Our son still begrudges the fact we wouldn’t co-sign his student loan (yes, part of our “skin in the game mentality” that I wrote about in “Paying cash for college”) and therefore his loan rate was higher due to his credit score.  Last week a random text showed up in our family text group.

All it said was, “My credit score is 746. Excellent.” He hadn’t let go of that conversation and was able to determine his credit score easily and in minutes. You can do that right here.

I’m so proud of him for being conscientious about this, but I also want him to avoid future mistakes.


Here are some of the most critical Credit Score Killers:

  1. Making Late Payments

Hands down, this is the worst way to kill your credit score and the most noted. Lenders want to be assured that you are responsible enough to repay your debts on time and if you cannot, it hurts you every time.

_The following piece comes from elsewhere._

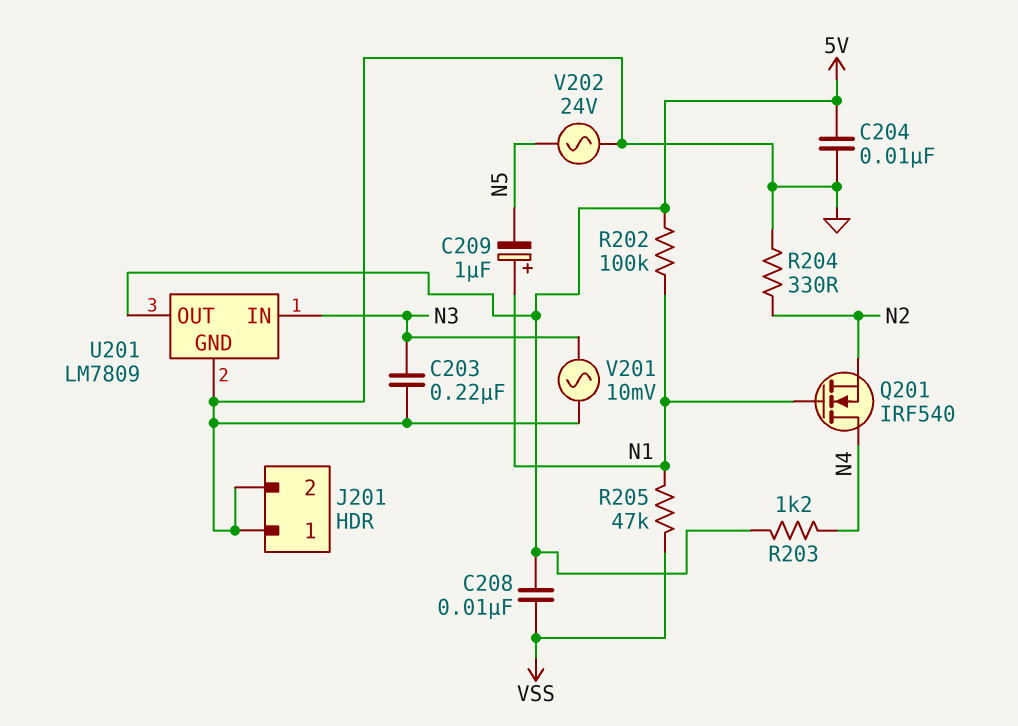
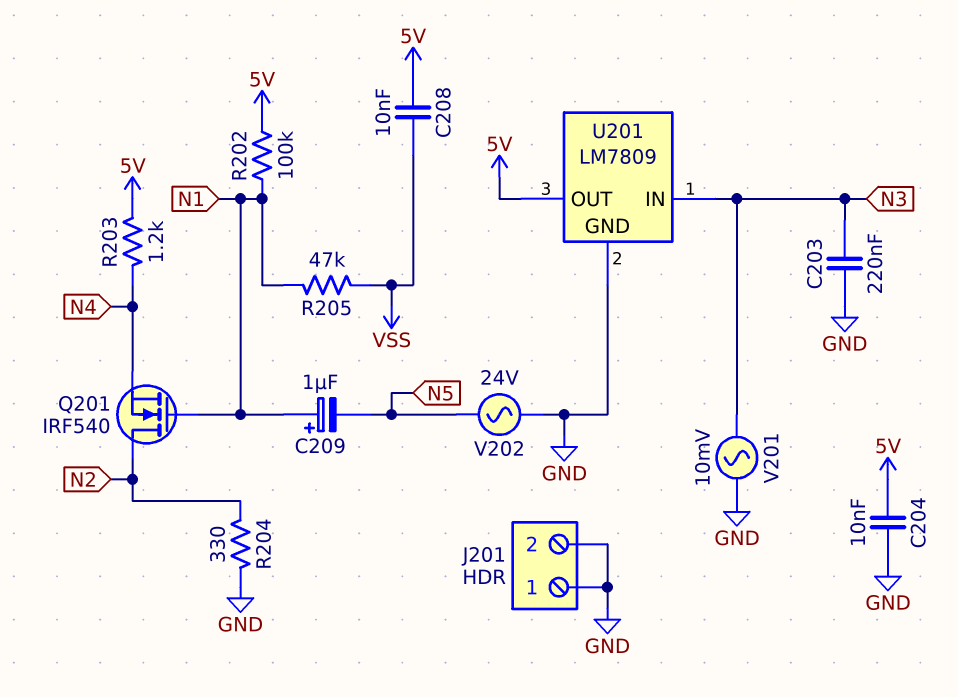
Q201: NMOS IRF540 (G N1, D N4, S N2) -> NMOS IRF540 (G N1, D N2, S N4)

Here’s the hard part to swallow: not only does it hurt your credit, but it’s cash out of your pocket. The interest on late payments adds up to a lot of extra cash. If you can’t pay your debt on time, every time and in full, you should not be borrowing money. Only one or two missed payments can affect credit score and if it continues to be a pattern, especially if it’s consumer debt (i.e. things you don’t “need but want,” stop using credit until you can get your spending and payments under control.      

     2.  Applying for a lot of Credit

The poor Walmart cashier had no idea what he was in for when he kept pushing me to sign up for their credit card. Typically, I just turn the offers down and go on my merry way, but this time, I couldn’t let it go. We already had been having an enjoyable conversation before the offer, but now he ended up on the receiving end of a five minute financial health discussion. At the end he actually mentioned, “Wow, I didn’t know any of that. That was interesting.” If you take “advantage” of all those “sign up for our credit card at checkout and receive 15% off this purchase” offers, it may damage your credit score, not to mention the temptation to buy more than you need. One or two general purpose credit cards are all that you need, but only if you charge what you pay off each month.         

     3. Racking up Credit Card Debt

I’ve written about this for years and I this is critical to financial health.  Search my archives for more detailed advice. While those who use credit cards responsibly can benefit from an increased credit score,  many Americans are in debt and do not have the income to pay their balance in full and on time.  If this happens, opening another form of credit is not the answer. Spending below one’s means is the solution.      

     4. Not Keeping an Eye on Your Credit

This is an easy one to overlook, especially when we’re in a hurry. Just like it’s critical to look over your credit card and bill statements to make sure there are no monthly errors, it’s even more important to check your credit report annually.

The Federal Trade Commission reports that 1 in 5 consumers have errors on at least one of their three major credit reports. If a mistake it caught, immediately look into the problem. A friend of ours was horrified to find out that her identify was stolen, which grossly affected her credit score. She found that out in an annual credit score check.  Discover’s new Credit Scorecard provides your FICO® Credit Score for free along with a personalized credit profile highlighting some of the components that make up your score. Anyone can access Credit Scorecard even if they are not a Discover customer. It’s important to get a baseline by regularly checking your credit score and doing a comprehensive check of your credit report annually. 

Phew – that’s a lot of information and it all stemmed from our son’s phone call.